A bill to allow people to carry a concealed handgun in Louisiana without a permit or training secured final legislative passage Tuesday, though Democratic Gov. John Bel Edwards has promised to veto the bill.
Senate Bill 118 by Republican Sen. Jay Morris of Monroe is part of a trend of “concealed carry” gun bills being debated in many state Legislatures this spring.
Republican Texas Gov. Greg Abbott said last week he will sign a similar bill that passed the Texas Legislature.
Supporters believe the current Louisiana law requiring training and permits to carry a concealed firearm are infringements on their Second Amendment right to bear arms.
Morris’ bill would allow anyone 21 and older to carry a concealed firearm without a permit. Current law allows concealed carry with a permit that requires training.
Permits would still be available for those who seek them for advantages such as traveling to other states that recognize Louisiana’s permit.
“We shouldn’t need the government’s permission to defend ourselves,” said Chris Patron with Firearm Professionals of Louisiana testified during a committee hearing.
A similar bill from Thibodaux Republican Rep. Bryan Fontenot’s — House Bill 596 — is also moving swiftly through the Legislature.
Opponents, like those representing the Louisiana Association of Chiefs of Police, warned allowing concealed carry without permits elevates the potential of illegal gun violence or accidental shootings.
Louisiana already allow people to carry visible firearms without a permit.
Until now Edwards has generally been a reliable vote for most gun expansion bills both when he served in the House and during his two terms as governor.
But Edwards has said he’ll break ranks with the National Rifle Association on the concealed carry expansion bills with vetoes.
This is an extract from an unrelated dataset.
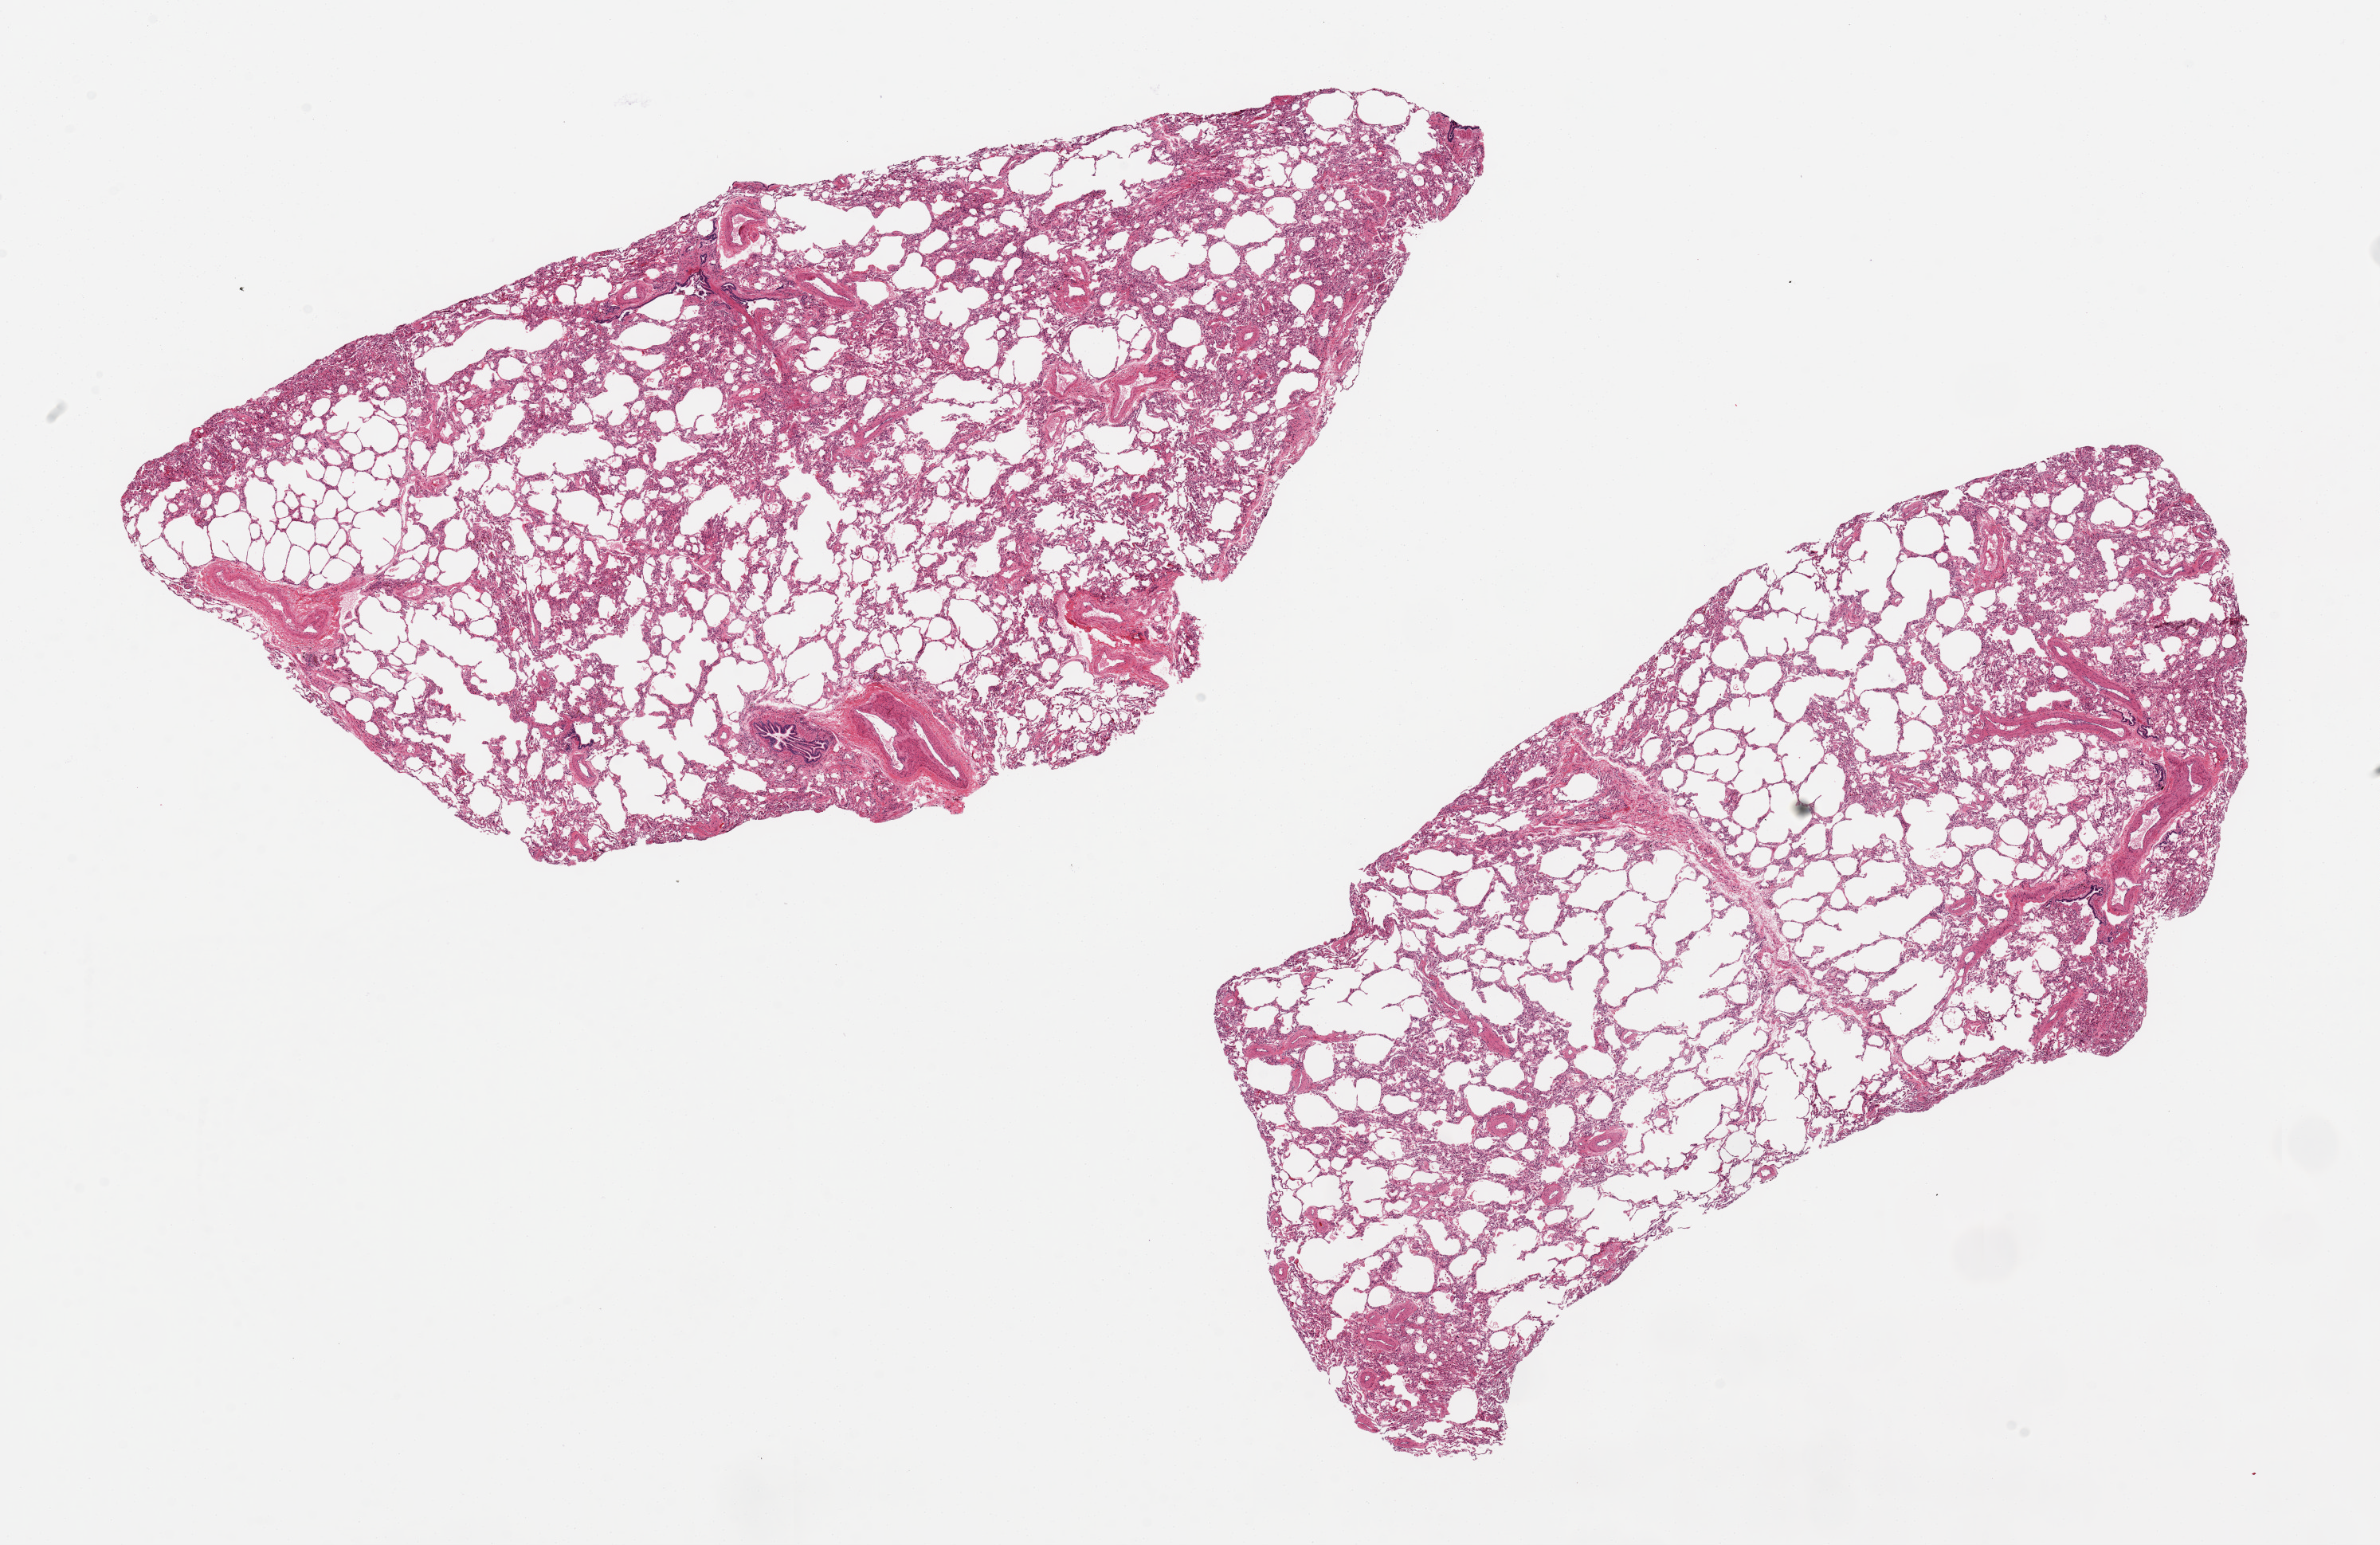
Whole-slide image, H&E stain — shown as a low-resolution overview of the whole scanned area (about 23.6 x 15.3 mm), PAXgene-fixed, paraffin-embedded tissue, section of lung (target tissue), tissue donor sample. Male donor.
Reviewer comment on this tissue sample: 2 aliquots, ~12x6mm, minimal congestion, well - preserved.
“That’s the right balance to strike, and I feel very strongly about that,” Edwards said of the current concealed carry law. “I also feel very strongly that a considerable majority of the people in Louisiana support the system we currently have.”
Edwards’ staff points to a poll from A Stronger Louisiana, a group that supports the governor’s agenda, that shows 80% of people surveyed want to keep the current permit requirement in place.